Gartner has just issued it's latest set of information technology predictions for 2012 and beyond. Along with the more predictable forecasts that everything is going to cloud and mobile, with a lot of Big Data to go along with it, is this interesting nugget: IT departments may soon have smaller technology budgets than the business units they're supposed to be serving.
Gartner analysts are predicting that by the year 2015, 35% of enterprise IT expenditures for most organizations will be managed outside the IT department's budget. "Next generation digital enterprises are being driven by a new wave of business managers and individual employees who no longer need technology to be contextualized for them by an IT department," the report states. "These people are demanding control over the IT expenditure required to evolve the organization within the confines of their roles and responsibilities. CIOs will see some of their current budget simply reallocated to other areas of the business. In other cases, IT projects will be redefined as business projects with line-of-business managers in control."
Can it be, that non-IT types may have bigger technology budgets that IT departments? "We know that has been shifting subtlety over the years," says Daryl Plummer, managing VP and Gartner fellow in an audio interview posted at the Gartner prediction page. "Now, it is something has become a major issue as CMOs, or chief marketing officers, may end up having larger IT budgets than CIOs."
Plummer, who provided much of the grist for Gartner's latest predictions, says at issue is that IT still is not perceived as delivering value to the business. "What it means that IT has to change itself," he says. "It has to change itself to become more as a broker of services than just a provider of technology, or even as a technology service provider. Many IT providers think of themselves as service providers to the business, when in fact, 80% of IT budgets go to just keep the lights on... Eight out of 10 dollars spent on IT is 'dead money,' because it goes to just keeping the lights on."

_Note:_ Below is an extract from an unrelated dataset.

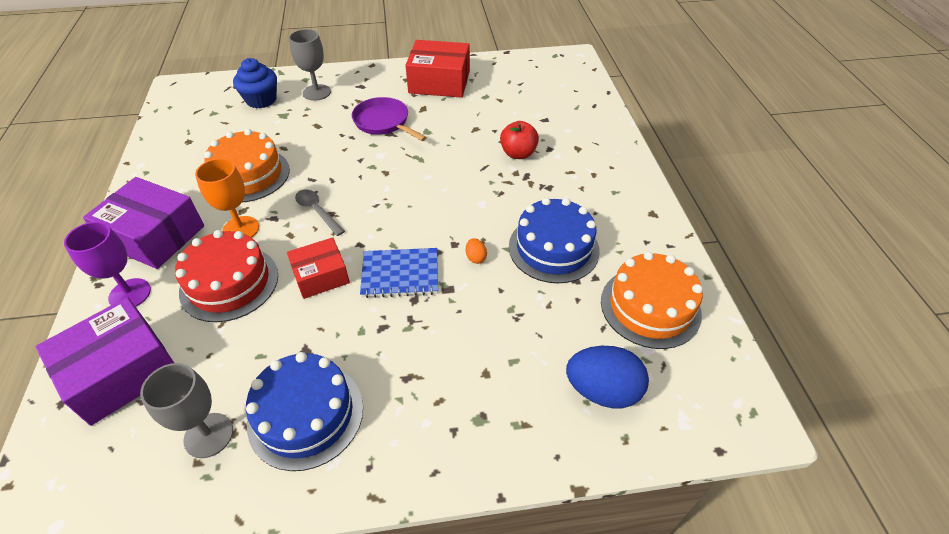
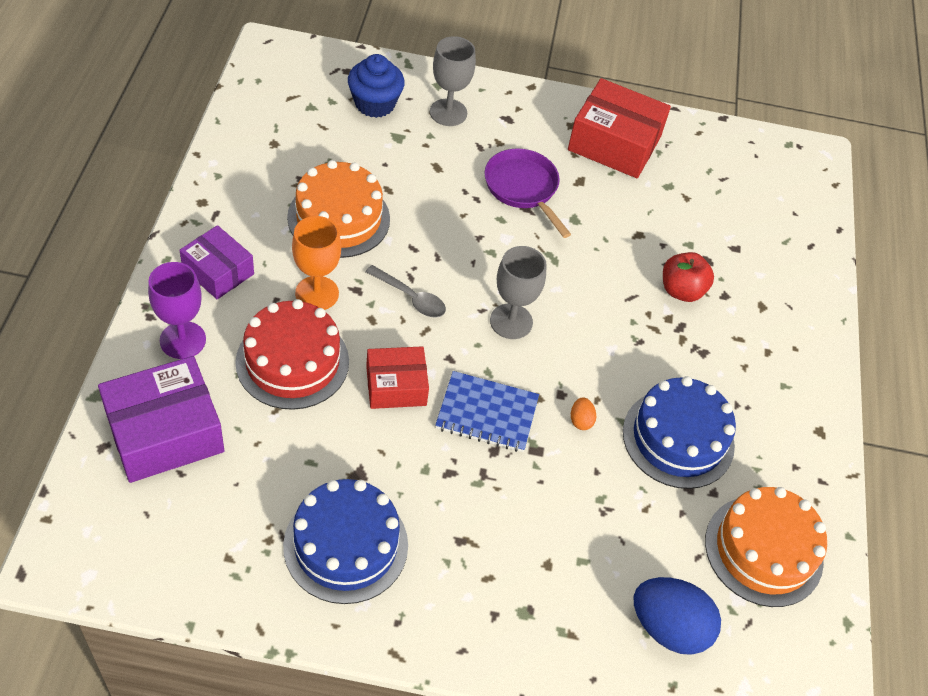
camera: 10 degrees right, 5 degrees up
purple box [83,177,204,269] -> purple box [179,225,254,299], size x0.62
grey goblet [140,363,233,458] -> grey goblet moved to [490,246,547,339]
grey spoon [295,189,345,236] -> grey spoon turned 150 degrees clockwise [366,265,446,318]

That's why IT leaders need to increasing look at approaches and practices that will move resources away from costly maintenance, and toward more focused solutions that help grow the business, Plummer adds. "Unfortunately, the business doesn't care about IT. The business will only care about what it can do it generate more business, and generate more revenue." He says initiatives such as cloud computing, and outsourcing in general, will help IT leaders "move away from some of the things that are just about keeping the lights on, that don't have value for their company, so they can spend more time with that 20% that generates value. that generates competitive advantage for their business. That's how they can get back in the game."
The new driving force behind IT for the foreseeable future is what Plummer and his associates call the "CSMI Nexus" -- comprising cloud, social, mobile and information. The CSMI Nexus forms "a phenomenon that is changing the world as we know it, and certainly changing the IT landscape," he says. "Cloud is the means of delivery. Social is the behavioral style, the interaction styles. Mobile is the access mechanism. Information is the analytical foundation on which you figure out what decisions to make. You have to build a philosophy around that. You have to say, here's how were going to deal with CSMI, and here are the ramifications of that."
Additional Gartner predictions include the following:
By 2015, low-cost cloud services will cannibalize up to 15 percent of top outsourcing players' revenue. "The projected $1 trillion IT services market is at the beginning of a phase of further disruption, similar to the one the low-cost airlines have brought in the transportation industry."
In 2013, the investment bubble will burst for consumer social networks, and for enterprise social software companies in 2014. "Vendors in the consumer social network space are competing with each other at a rate and pace that are unusually aggressive, even in the technology market. The net result is a large crop of vendors with overlapping features competing for a finite audience."
By 2016, at least 50 percent of enterprise email users will rely primarily on a browser, tablet or mobile client instead of a desktop client.
By 2015, mobile application development projects targeting smartphones and tablets will outnumber native PC projects by a ratio of 4-to-1. "Smartphones and tablets represent more than 90 percent of the new net growth in device adoption for the coming four years, and increasing application platform capability across all classes of mobile phones is spurring a new frontier of innovation, particularly where mobile capabilities can be integrated with location, presence and social information to enhance the usefulness."
By 2016, 40 percent of enterprises will make proof of independent security testing a precondition for using any type of cloud service. "'Inspectors' certifications' will eventually become a viable alternative or complement to third-party testing."
At year-end 2016, more than 50 percent of Global 1000 companies will have stored customer-sensitive data in the public cloud. "It is estimated that more than 20 percent of organizations have already begun to selectively store their customer-sensitive data in a hybrid architecture that is a combined deployment of their on-premises solution with a private and/or public cloud provider in 2011."
Through 2015, more than 85 percent of Fortune 500 organizations will fail to effectively exploit big data for competitive advantage. "Collecting and analyzing the data is not enough — it must be presented in a timely fashion so that decisions are made as a direct consequence that have a material impact on the productivity, profitability or efficiency of the organization."